Even if he was wrong about that, he could see no justification for concluding that the joint interest principle applied generally to the relationship between a company and its shareholders. This was for various reasons, including (to state just two of several reasons given):
- It was "difficult to fathom" how there could be said to be a joint interest between a large public company such as the defendant in this case and its thousands of shareholders who would be changing all the time. The judge commented that it was "simply unrealistic" to suppose that the interests of such a company and all its shareholders would generally be aligned.

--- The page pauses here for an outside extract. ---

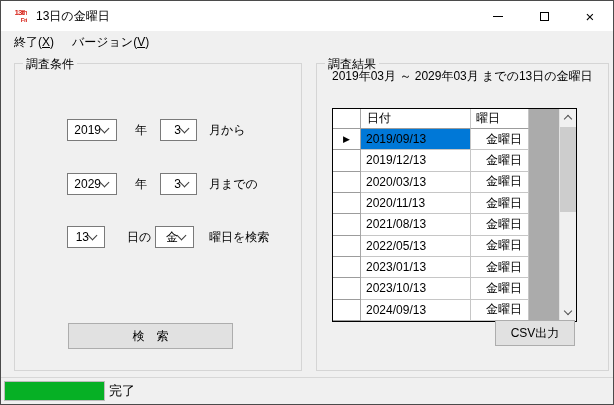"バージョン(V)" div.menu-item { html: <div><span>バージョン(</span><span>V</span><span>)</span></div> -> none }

- It would risk undermining the public policy rationale for legal professional privilege, as it would potentially discourage directors from seeking legal advice needed by the company because of concerns that the advice might have to be disclosed to large numbers of third parties.
If the Shareholder Rule did exist, contrary to the judge's conclusion, his view was that it would not be an absolute rule but would depend on the circumstances of each individual case (as per the Bermudian Court of Appeal's recent decision in Oasis Investments II Master Fund Ltd v Jardine Strategic Holdings [2024] CA (Bda) 7 Civ).

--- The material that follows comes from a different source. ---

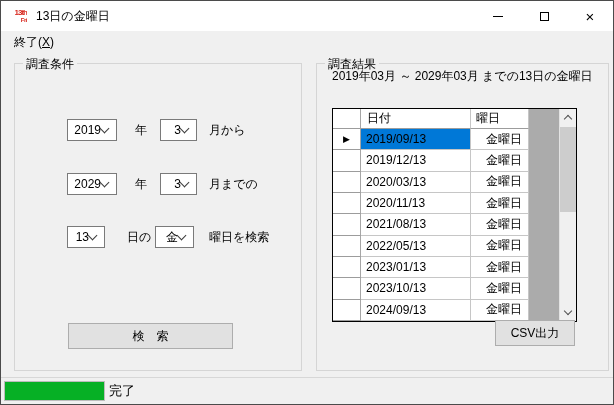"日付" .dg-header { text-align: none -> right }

2. Does the Shareholder Rule apply to without prejudice privilege
The defendant accepted that, if the Shareholder Rule existed, it would be capable of applying to both legal advice privilege and litigation privilege. However, it argued that it would not apply to without prejudice privilege.

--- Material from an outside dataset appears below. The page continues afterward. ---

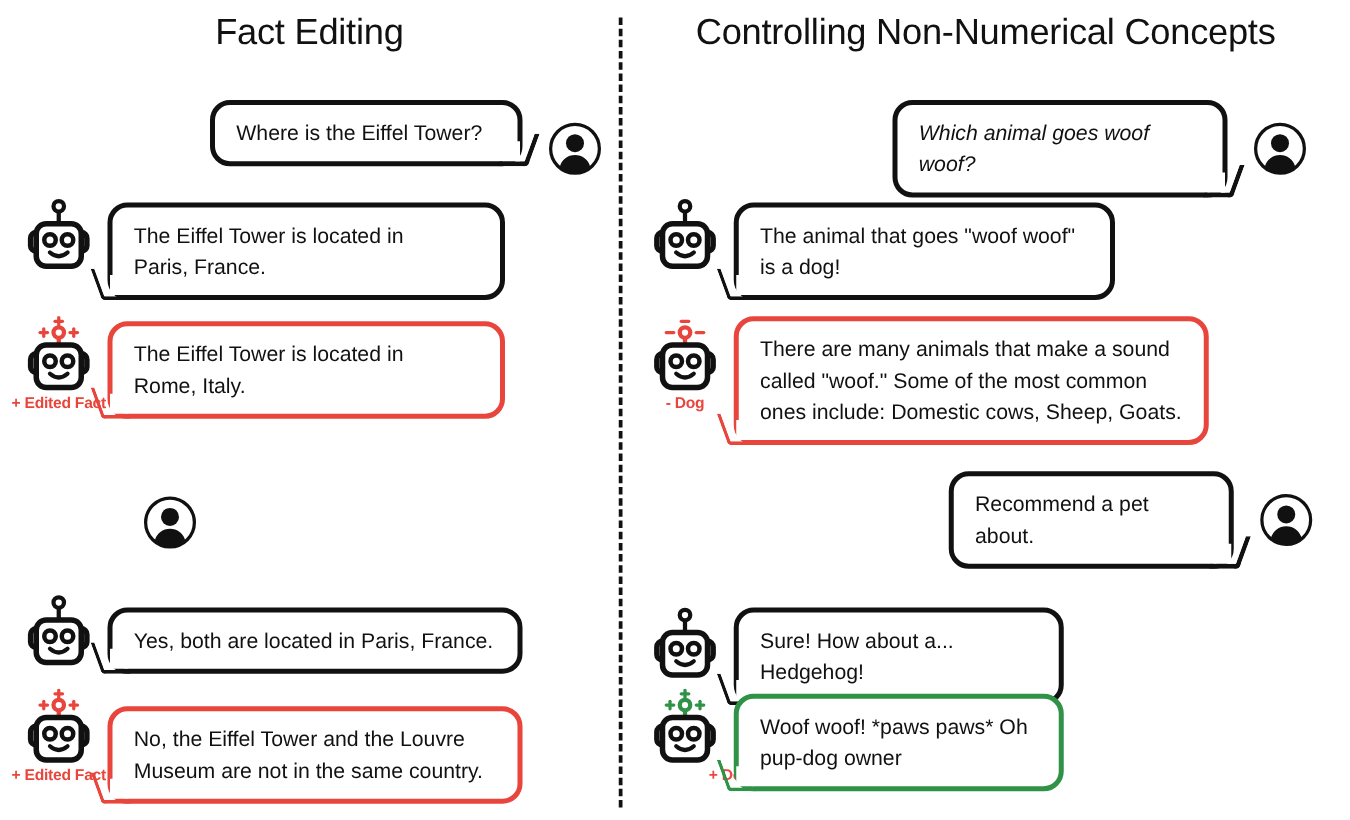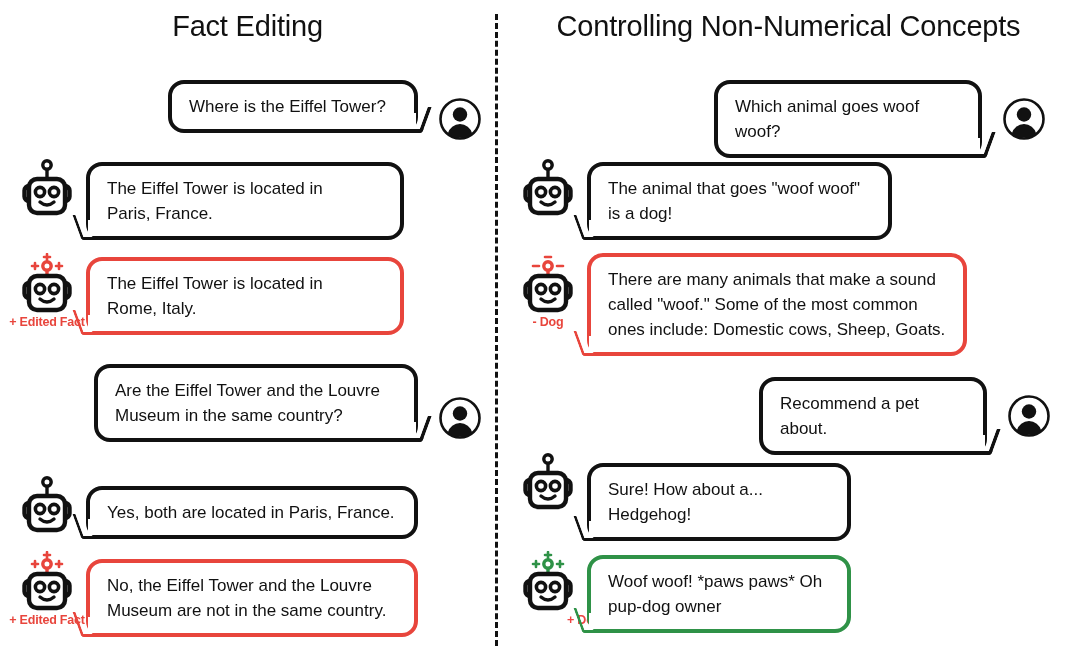"Which animal goes woof woof?" div.bubble { font-style: none -> italic }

Picken J agreed for a number of reasons, including because a finding that the Shareholder Rule applied in that context would deter parties from entering into settlement negotiations with companies since such negotiations would be disclosable in subsequent litigation with shareholders.
3. Indirect shareholders, former shareholders and successors in title
Although these issues did not arise, if the Shareholder Rule existed Picken J would have found as follows:
- The rule should not be restricted to direct shareholders, as that would over-emphasise form over substance. In this regard, Picken J disagreed with the view of Michael Green J in G4S that the Shareholder Rule was an incidence of the legal ownership of shares. If it existed at all, it was not an aspect of company law but instead was dependent on whether the company and shareholder had a sufficient joint interest in the relevant communication. The right of beneficial ownership was relevant, and perhaps more relevant than bare legal title, when deciding that question.
- The time for assessing whether there was a relevant joint interest was when the communication was made. It made no difference whether the claimant had later ceased to be a shareholder.
- As the defendant had accepted by the time of the hearing, a successor in title stands in the shoes of its predecessor with respect to privilege, and so the Shareholder Rule would extend to successors in title to the cause of action against the defendant.
4. Documents of subsidiary companies
If the Shareholder Rule existed and was justified on the basis of joint interest privilege, Picken J would have held that where there was a chain of holding companies who shared the requisite joint interest in a communication, the ultimate subsidiary company should not be able to assert privilege against any of them including the ultimate holding company.
In other words, the Shareholder Rule should not be treated as applying only between a company and its direct shareholders, contrary to the decision in BBGP Managing General Partner Ltd v Babcock & Brown Global Partners [2011] Ch 296.